Didn't do Rich Energy any good, did it?
The company's hirsute (former) CEO William Storey specialised in a certain type of bombast from the off, unilaterally declaring the carbonated beverage "better than Red Bull". I'd have put that claim to the test if I could ever have got hold of a can of the stuff.
One of many storylines waiting to move on when Formula 1 reconvenes in the fickle Ardennes two weeks from now is the question of whether the Rich Energy branding will remain adorning the Haas cars or not.
Team principal Gunther Steiner wouldn't be drawn on what the outcome would be, saying, "It's still rumbling on, but we should have a decision in the next days - or by the beginning of the second half of the season, everyone will know.
"You will all see. If it's not on the car, it [the sponsorship deal] doesn't continue. If it is, it continues."
Perhaps Steiner can arrange a sponsorship deal with Schrodinger's cat, then...
The key now, after a dizzyingly bizarre summer of social media meltdowns and vast tranches of Companies House filings, is whether Rich Energy's shareholders have indeed taken control of the company and whether the money is in place to fulfil the obligations to Haas.
Steiner confirmed at the team's livery launch in the RAC Club at the beginning of the year that it had received the first installment, but a second payment of £6million was due this July - just before the fireworks went off.
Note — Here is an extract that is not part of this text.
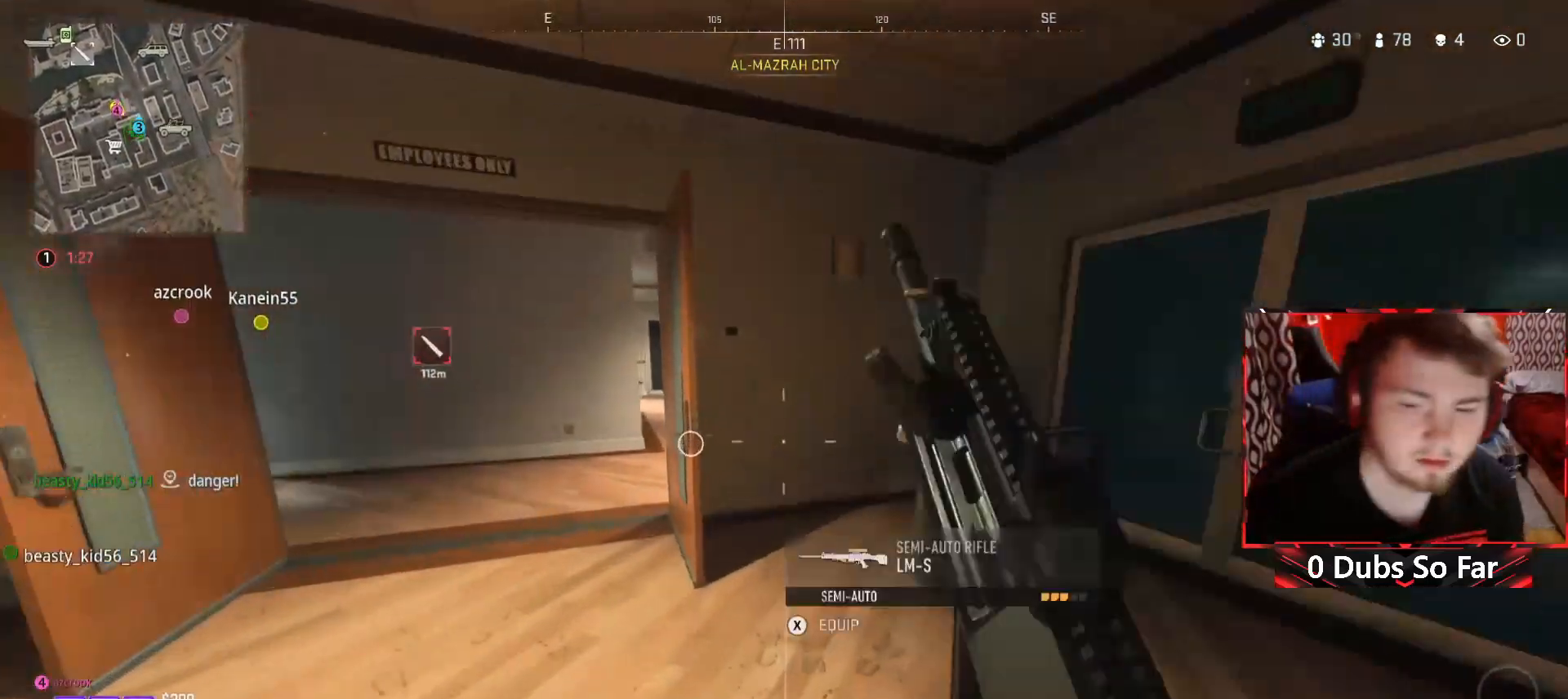
{"buttons": [], "left_stick": "center", "right_stick": "center", "events": [[83, "left_stick", "down"], [250, "left_stick", "center"], [283, "right_stick", "center"]]}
Storey always poo-pooed those who had scrutinised Rich Energy's official filings and found little in the way of cash, saying that the money existed... elsewhere. But ultimately, whether your funds have passed through your accounts and are logged with Companies House, or are stashed in a suitcase under a toadstool on the Isle of Man, Formula 1 is a cash-hungry business that can't subsist for long on promises.
Psychologists have documented a particular cognitive bias known as the Dunning-Kruger effect, whereby certain low-performing individuals are unable to recognise their lack of ability - and, indeed, grossly overestimate their expertise. Donald Trump is frequently held up as a case study of the Dunning-Kruger effect in action, but the Rich Energy saga also bears many of the hallmarks.
Whether you enjoy its Taurine-tinged fizzy pop or not, one thing you must concede about Red Bull is that its marketing is slick and lavishly produced. The images and videos Rich Energy published on Twitter, typically seeking to demonstrate that - yes! - cans were on shelves in sundry retail emporia, had production values more in common with an episode of Rentaghost. Red Bull may or may not give you wings - but if you're going to take it on in the market you can't just, er, wing it.
Still, it caught the attention, though generally only that of the nattering nabobs of the internet. It appears, though, that the Rich Energy shareholders were also becoming a trifle discombobulated as time marched by and the claimed 90 million cans failed to appear on shelves.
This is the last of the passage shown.